25.04.2014 à 06:39

Cantat de retour dans l'arène des festivals

Printemps de Bourges

Bertrand Cantat a été chaleureusement accueilli jeudi au Printemps de Bourges, où il a été rejoint sur scène par ses amis de Shaka Ponk pour le concert de son nouveau groupe Détroit.

AFP

Détroit, le duo qu'il a formé avec le multi-instrumentiste Pascal Humbert, a fait ses premiers pas sur scène il y a seulement quelques jours à Clermont-Ferrand.Très attendue, la tournée affiche complet depuis plusieurs mois et une série de Zénith est déjà prévue cet automne dans la foulée d'un premier album «Horizons» qui s'est vendu à 160.000 exemplaires depuis sa sortie en novembre.

Ovation des festivaliers

Mais la venue de Détroit au Printemps de Bourges jeudi avait valeur de symbole. Pour la première fois, Bertrand Cantat allait se retrouver devant un public qui ne lui était pas forcément acquis, dans une soirée où se produisait également Girls in Hawaii, Fauve et les Anglais de Metronomy.

D'emblée, l'ancien chanteur de Noir Désir a pu être rassuré.
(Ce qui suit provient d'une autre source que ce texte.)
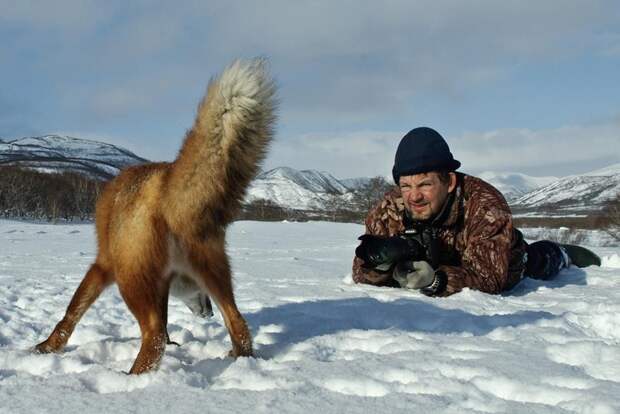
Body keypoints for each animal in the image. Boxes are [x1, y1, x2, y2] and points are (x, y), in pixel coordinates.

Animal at [34, 59, 276, 376]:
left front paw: (47, 347)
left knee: (154, 335)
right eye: (202, 296)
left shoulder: (103, 265)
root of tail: (166, 177)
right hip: (214, 270)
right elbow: (165, 318)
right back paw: (240, 360)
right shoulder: (161, 281)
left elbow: (71, 312)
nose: (208, 312)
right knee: (237, 323)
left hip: (130, 279)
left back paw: (132, 378)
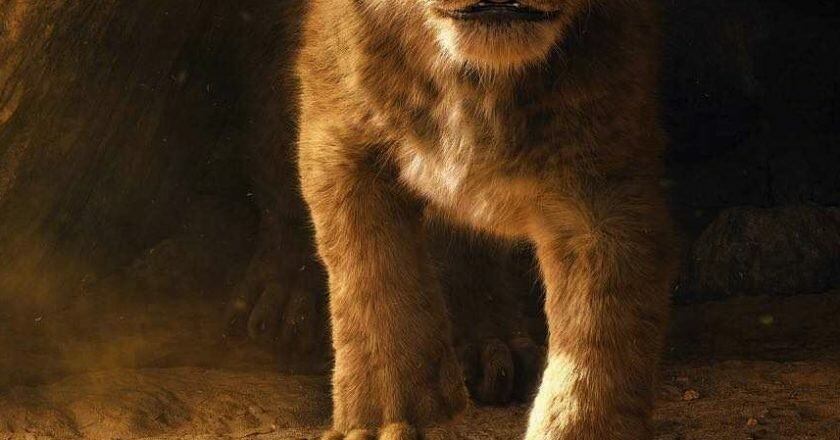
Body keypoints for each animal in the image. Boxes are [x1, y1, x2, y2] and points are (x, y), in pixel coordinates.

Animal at [295, 0, 677, 438]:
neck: (478, 83)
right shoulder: (337, 131)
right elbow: (372, 280)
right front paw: (385, 420)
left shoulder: (604, 179)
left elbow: (602, 325)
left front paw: (579, 427)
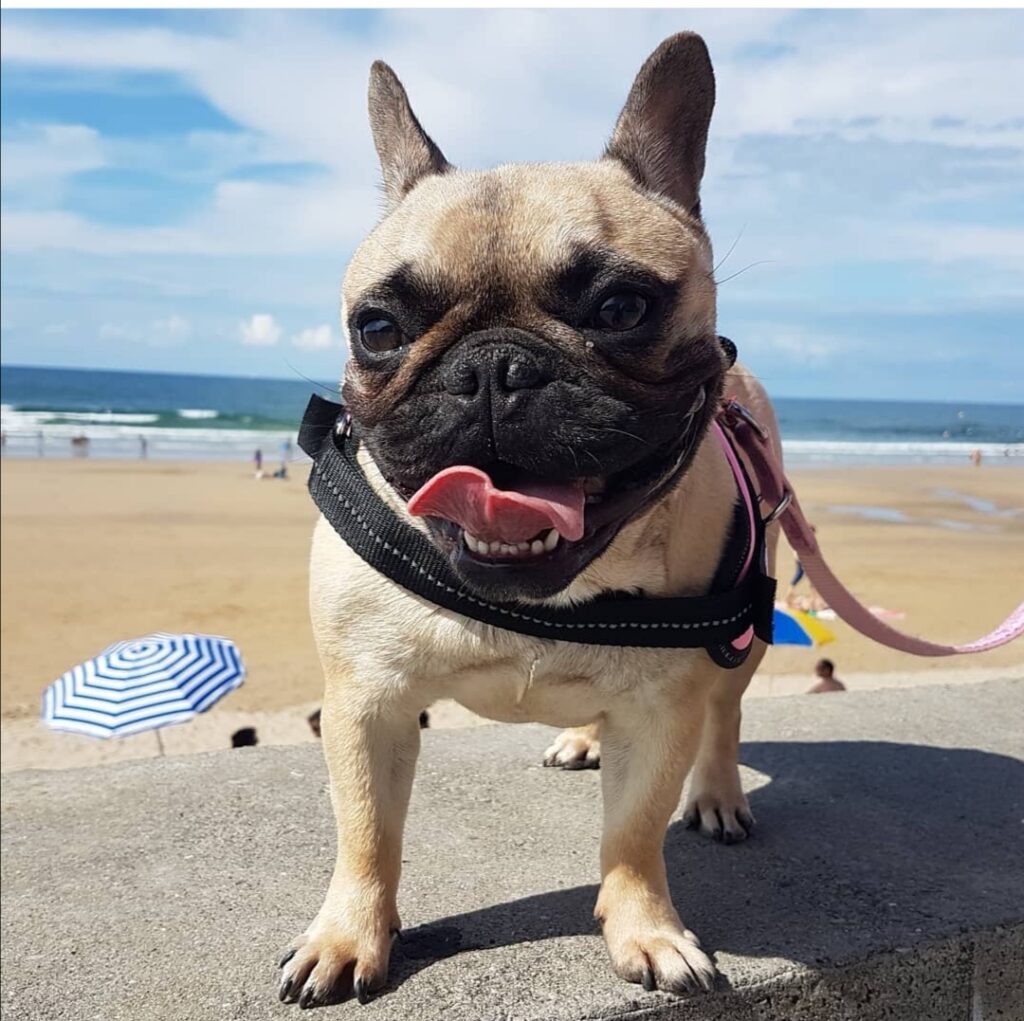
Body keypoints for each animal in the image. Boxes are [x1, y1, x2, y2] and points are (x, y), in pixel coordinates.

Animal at [280, 29, 782, 1003]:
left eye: (621, 308)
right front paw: (348, 934)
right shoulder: (366, 701)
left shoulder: (663, 706)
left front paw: (647, 929)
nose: (492, 368)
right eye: (378, 328)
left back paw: (716, 793)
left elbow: (633, 832)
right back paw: (584, 735)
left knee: (724, 716)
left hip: (743, 632)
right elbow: (366, 830)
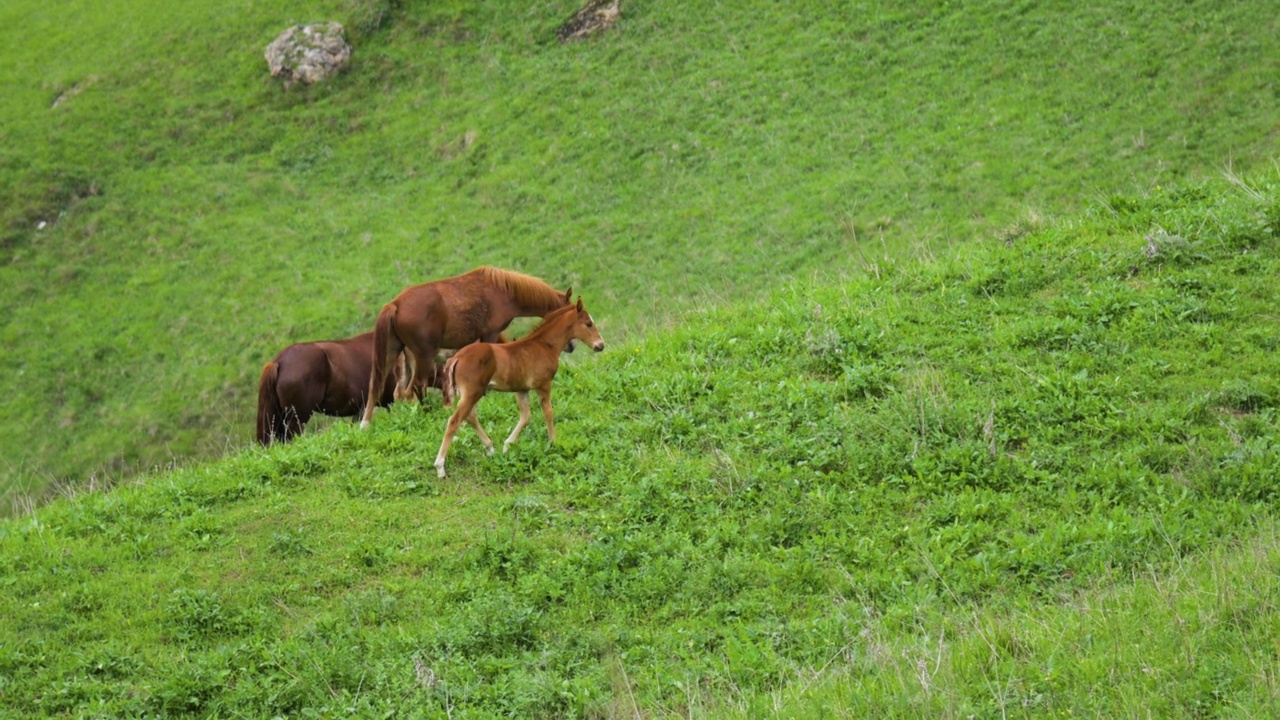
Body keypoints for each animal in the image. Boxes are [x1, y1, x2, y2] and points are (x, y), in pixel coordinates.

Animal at [355, 266, 565, 427]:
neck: (503, 289)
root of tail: (395, 304)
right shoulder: (490, 333)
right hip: (424, 355)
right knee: (415, 386)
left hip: (393, 353)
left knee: (379, 387)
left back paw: (366, 424)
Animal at [435, 295, 604, 476]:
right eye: (588, 323)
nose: (600, 345)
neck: (544, 344)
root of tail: (457, 357)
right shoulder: (543, 385)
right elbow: (548, 412)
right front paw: (553, 442)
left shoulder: (521, 389)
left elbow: (526, 416)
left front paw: (507, 446)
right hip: (472, 393)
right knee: (455, 420)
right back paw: (440, 467)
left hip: (470, 393)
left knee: (470, 416)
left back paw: (490, 448)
Dès son arrivée sur scène, il a été accueilli par une ovation des festivaliers.En quelques concerts seulement, Détroit, épaulé sur scène par trois musiciens supplémentaires, a déjà gagné en assurance.Très à l'aise, juvénile malgré ses 50 ans, Betrand Cantat est toujours aussi charismatique, jouant avec sa voix puissante et éraillée.Après avoir longtemps joué les invités de groupes amis, il peut rendre cette fois la pareille en faisant monter sur scène Sam, la chanteuse de Shaka Ponk qui l'accompagne sur «Sa Majesté», un des titres de Détroit.Le son est résolument rock, rappelant souvent celui de Noir Désir.
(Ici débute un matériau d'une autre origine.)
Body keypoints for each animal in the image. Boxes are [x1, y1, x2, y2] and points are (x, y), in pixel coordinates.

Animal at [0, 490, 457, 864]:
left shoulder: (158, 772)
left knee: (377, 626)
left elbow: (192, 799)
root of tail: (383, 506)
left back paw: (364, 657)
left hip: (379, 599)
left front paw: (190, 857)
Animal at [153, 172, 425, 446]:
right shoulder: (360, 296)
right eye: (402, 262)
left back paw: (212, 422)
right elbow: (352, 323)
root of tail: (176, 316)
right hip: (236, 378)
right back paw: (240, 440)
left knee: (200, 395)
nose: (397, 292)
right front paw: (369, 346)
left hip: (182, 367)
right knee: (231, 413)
Mais l'essentiel du concert est consacré au nouveau répertoire du groupe.L'atmosphère sombre de l'album, comme les chansons «Horizon» sur la prison ou «Ange de désolation», se ressent sur l'ambiance de la soirée. Le public applaudit chaleureusement chaque titre, mais écoute en silence, sans s'enflammer.Le concert pâtit aussi de quelques longueurs et d'un rythme qui varie peu, sauf sur la fin. Après deux morceaux dépouillés à la guitare et au violoncelle -- dont le beau et désolé «Droit dans le soleil» --, le groupe finit par une version explosive de «Tostaky» sur laquelle le public se libère enfin.